- FDG-PET/CTとは
PET(Positron Emission Tomography)は核医学検査の一つですが、より解像度に優れた画像を得ることができます。当院では放射線医薬品メーカーによるFDGの商用供給を受けて検査を施行します。
FDGとはブドウ糖の類似体で、陽電子放出核種であるF-18(フッ素)で標識された放射性薬剤です。物理的半減期は約2時間です。腫瘍細胞では、一般に糖代謝が亢進しており、FDGはブドウ糖と同様のメカニズムで細胞内に取り込まれ、PET装置によって画像化されます。
当院に導入されたPET/CTは、16列CTとPET機を一体化した装置で、全身の高画質のCT画像とPETの情報を重ね合わせることができ、より高精度の診断が可能となります。およそ15〜20分程度で頭部から大腿部付近までの撮影が可能です。
- 検査の施行法
前処置として最も重要なのは、検査前4時間以上の絶食です。
検査当日は、まずFDG注射を行い、45〜60分間安静に待機の後撮影となります。撮影後も30分〜1時間程度待機していただきます。当日の所要時間は全体で約2時間〜3時間です。
- 臨床的適応について
現在、以下の腫瘍において健康保険の適用が認められていますが、それぞれの場合に適用となる条件が細かく規定されています。
(適用)肺癌・乳癌・大腸癌・悪性リンパ腫・頭頸部癌・膵癌・悪性黒色腫・原発不明癌・脳腫瘍
また、外科的治療を前提とした部分てんかん焦点の診断、および虚血性心疾患の心筋バイアビリティ診断にも保険適用は認められていますが、とくに後者については特別な検査法が必要であり、現在当院では施行していません。

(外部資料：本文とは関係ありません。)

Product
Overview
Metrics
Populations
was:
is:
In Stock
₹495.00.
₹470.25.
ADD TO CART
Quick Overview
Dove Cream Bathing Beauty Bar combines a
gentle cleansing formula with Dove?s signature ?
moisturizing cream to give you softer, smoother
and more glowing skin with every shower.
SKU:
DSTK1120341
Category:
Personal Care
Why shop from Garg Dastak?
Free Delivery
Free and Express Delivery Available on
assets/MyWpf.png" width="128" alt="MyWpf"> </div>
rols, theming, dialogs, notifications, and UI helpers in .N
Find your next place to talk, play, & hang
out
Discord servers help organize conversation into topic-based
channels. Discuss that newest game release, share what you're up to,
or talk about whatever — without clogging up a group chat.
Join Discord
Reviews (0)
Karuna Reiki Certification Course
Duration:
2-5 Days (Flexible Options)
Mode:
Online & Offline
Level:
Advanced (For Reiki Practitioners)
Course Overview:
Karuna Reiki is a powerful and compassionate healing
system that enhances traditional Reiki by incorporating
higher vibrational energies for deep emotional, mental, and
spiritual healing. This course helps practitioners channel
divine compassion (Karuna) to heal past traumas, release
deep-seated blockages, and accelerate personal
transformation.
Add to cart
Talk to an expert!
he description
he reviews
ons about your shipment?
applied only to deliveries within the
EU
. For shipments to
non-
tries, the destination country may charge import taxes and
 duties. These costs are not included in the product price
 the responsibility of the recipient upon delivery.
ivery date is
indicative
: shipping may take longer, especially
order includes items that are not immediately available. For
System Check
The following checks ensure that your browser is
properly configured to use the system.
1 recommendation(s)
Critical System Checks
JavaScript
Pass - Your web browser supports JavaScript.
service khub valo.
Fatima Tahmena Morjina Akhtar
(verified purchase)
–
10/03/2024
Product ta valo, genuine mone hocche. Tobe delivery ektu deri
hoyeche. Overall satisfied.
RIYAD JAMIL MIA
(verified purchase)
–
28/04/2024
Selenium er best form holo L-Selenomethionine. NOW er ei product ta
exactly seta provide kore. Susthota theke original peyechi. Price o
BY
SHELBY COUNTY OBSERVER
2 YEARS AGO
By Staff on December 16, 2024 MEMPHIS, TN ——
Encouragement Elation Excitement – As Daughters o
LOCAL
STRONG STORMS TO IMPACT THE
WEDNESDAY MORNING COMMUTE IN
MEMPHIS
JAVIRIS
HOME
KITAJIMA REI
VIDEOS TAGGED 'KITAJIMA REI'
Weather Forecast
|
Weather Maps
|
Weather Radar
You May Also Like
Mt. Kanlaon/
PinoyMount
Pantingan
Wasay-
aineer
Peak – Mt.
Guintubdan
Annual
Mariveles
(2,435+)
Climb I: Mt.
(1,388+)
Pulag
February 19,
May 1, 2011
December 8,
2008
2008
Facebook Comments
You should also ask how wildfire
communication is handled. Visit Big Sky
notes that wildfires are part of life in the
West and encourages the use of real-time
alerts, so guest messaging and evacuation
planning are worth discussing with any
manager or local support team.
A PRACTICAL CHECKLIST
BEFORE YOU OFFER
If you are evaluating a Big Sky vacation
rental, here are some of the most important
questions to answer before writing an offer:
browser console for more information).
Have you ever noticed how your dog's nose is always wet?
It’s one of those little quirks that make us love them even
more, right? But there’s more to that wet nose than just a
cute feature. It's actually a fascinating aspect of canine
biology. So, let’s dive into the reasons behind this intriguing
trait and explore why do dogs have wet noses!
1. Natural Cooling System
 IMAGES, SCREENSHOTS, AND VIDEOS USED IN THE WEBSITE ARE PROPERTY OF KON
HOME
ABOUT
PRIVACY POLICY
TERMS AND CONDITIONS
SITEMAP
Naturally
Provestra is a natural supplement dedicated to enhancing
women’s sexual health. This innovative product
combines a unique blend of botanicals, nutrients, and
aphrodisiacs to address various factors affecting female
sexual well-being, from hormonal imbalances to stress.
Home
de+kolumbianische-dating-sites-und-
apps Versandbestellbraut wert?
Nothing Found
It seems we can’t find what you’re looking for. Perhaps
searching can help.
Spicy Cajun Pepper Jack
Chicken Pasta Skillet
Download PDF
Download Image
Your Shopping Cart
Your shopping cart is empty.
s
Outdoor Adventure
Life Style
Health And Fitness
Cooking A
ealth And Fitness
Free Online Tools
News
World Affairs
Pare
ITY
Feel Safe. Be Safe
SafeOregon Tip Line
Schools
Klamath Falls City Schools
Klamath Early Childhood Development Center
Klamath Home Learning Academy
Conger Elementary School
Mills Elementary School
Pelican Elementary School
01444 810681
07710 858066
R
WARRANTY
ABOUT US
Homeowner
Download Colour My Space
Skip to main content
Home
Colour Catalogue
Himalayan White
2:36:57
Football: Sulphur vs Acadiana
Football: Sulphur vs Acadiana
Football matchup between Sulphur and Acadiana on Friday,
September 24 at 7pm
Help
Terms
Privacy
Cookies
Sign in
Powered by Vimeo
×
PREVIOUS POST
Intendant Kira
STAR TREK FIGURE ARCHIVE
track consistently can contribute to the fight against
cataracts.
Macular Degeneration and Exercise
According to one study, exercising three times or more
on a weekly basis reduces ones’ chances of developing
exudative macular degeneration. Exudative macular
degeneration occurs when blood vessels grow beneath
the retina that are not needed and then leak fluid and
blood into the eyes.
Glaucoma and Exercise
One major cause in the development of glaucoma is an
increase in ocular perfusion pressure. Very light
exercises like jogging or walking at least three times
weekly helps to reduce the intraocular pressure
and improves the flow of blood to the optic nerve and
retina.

FDGは脳、心臓、腎〜尿管〜膀胱、などの正常臓器に生理的に集積するため、これらの臓器の病変の評価は困難な場合があります。活動性の炎症や良性腫瘍にも集積する場合があり、病変の良悪性の判別が困難な場合もあります。また、一般には1cm以下の病変については集積の程度によっては検出困難です。PET/CTにも診断上の一定の限界が存在することをご理解ください。
- 安全性
PET/CT検査での被曝量の多くの部分はCT撮影による被曝で、これにより身体に放射線障害を起こすことはありません。また、FDGの薬剤としての安全性も極めて高く、ショックなどの重篤な副作用を生じた例は世界的にも知られていません。
- 運用にあたって
近年増加の一途をたどる悪性腫瘍症例の診療において、FDG-PET/CTは他の画像診断では得られない非常に有用な情報を提供します。当院においては、保険適用となる疾患の診断を中心に運用していきますが、総合保健管理センターとも連携した「PETがん検診」も行なってまいります。